HEIC to AVIF Converter
Convert HEIC photos from iPhone and other Apple devices to AVIF — the open, efficient image format supported across Chrome, Firefox, and Safari 16+. AVIF offers comparable compression to HEIC but works everywhere. All processing happens locally in your browser; your photos are never uploaded.
AVIF Encoding Not Supported
Your browser does not support encoding images to AVIF format. Please use Chrome 93+ or Firefox 93+ to use this converter. Safari does not currently support AVIF encoding via the Canvas API.
Upload HEIC / HEIF Images
Drag and drop files here, or click to browse
Supports .heic and .heif files — batch convert multiple images at once
How to Use
- Upload your HEIC or HEIF files — drag and drop or click to select one or more photos.
- Choose a quality level — High (85%) is recommended for general use.
- Convert — click Convert All or convert files individually.
- Download — save individual AVIF files or click Download All as ZIP.
HEIC vs AVIF
Both HEIC and AVIF are modern, high-efficiency image formats, but they serve different ecosystems:
- HEIC is Apple's format, based on the HEVC video codec. It is the default on iPhones (iOS 11+) and Macs.

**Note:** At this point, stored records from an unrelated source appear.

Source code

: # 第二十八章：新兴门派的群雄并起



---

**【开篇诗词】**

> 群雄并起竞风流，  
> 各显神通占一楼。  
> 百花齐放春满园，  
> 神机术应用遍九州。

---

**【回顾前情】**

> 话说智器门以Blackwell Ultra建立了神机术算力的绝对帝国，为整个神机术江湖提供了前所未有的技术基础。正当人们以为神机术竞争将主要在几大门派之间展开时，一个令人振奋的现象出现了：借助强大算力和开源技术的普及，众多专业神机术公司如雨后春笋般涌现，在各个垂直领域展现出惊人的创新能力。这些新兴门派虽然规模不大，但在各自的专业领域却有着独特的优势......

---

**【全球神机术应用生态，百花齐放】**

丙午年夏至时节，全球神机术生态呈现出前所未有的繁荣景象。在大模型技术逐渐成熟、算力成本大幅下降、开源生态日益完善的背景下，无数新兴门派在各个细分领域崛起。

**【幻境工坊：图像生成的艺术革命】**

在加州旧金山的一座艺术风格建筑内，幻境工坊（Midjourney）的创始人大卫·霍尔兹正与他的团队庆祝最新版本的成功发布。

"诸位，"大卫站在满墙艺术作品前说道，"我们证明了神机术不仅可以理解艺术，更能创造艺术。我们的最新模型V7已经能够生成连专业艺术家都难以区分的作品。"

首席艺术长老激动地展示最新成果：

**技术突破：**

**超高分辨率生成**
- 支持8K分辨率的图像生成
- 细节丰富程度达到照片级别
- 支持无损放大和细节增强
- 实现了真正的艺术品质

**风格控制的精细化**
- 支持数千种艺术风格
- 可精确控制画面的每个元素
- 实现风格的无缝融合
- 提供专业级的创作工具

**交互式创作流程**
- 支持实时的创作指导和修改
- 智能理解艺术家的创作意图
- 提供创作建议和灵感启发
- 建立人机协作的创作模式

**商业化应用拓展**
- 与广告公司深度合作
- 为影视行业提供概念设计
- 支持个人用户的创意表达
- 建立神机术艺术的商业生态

- AVIF is an open format based on the AV1 codec, supported across Chrome, Firefox, Edge, and Safari 16+.
Converting HEIC to AVIF gives you a file that works natively in any modern browser without special plugins, while maintaining comparable quality and file size.
Browser Requirements
This tool uses two technologies: heic2any to decode HEIC files, and the browser's Canvas API to encode AVIF. AVIF encoding requires Chrome 93+ or Firefox 93+. Safari does not support AVIF encoding via the Canvas API, so this tool requires Chrome or Firefox.
Frequently Asked Questions
Why does conversion take a moment?
HEIC decoding is computationally intensive. The heic2any library processes each file in JavaScript, which takes a second or two per image depending on file size and your device speed.
Will my photo quality be preserved? At High (85%) quality, the output will be visually indistinguishable from the original for most photos. High-resolution photos from recent iPhones contain a lot of detail; use Maximum (95%) if you want to be certain.
Are my photos uploaded to a server? No. Everything runs entirely in your browser. Your photos never leave your device.
Does this preserve EXIF metadata? No. The conversion pipeline decodes to a canvas and re-encodes, which strips EXIF metadata including GPS location and camera settings.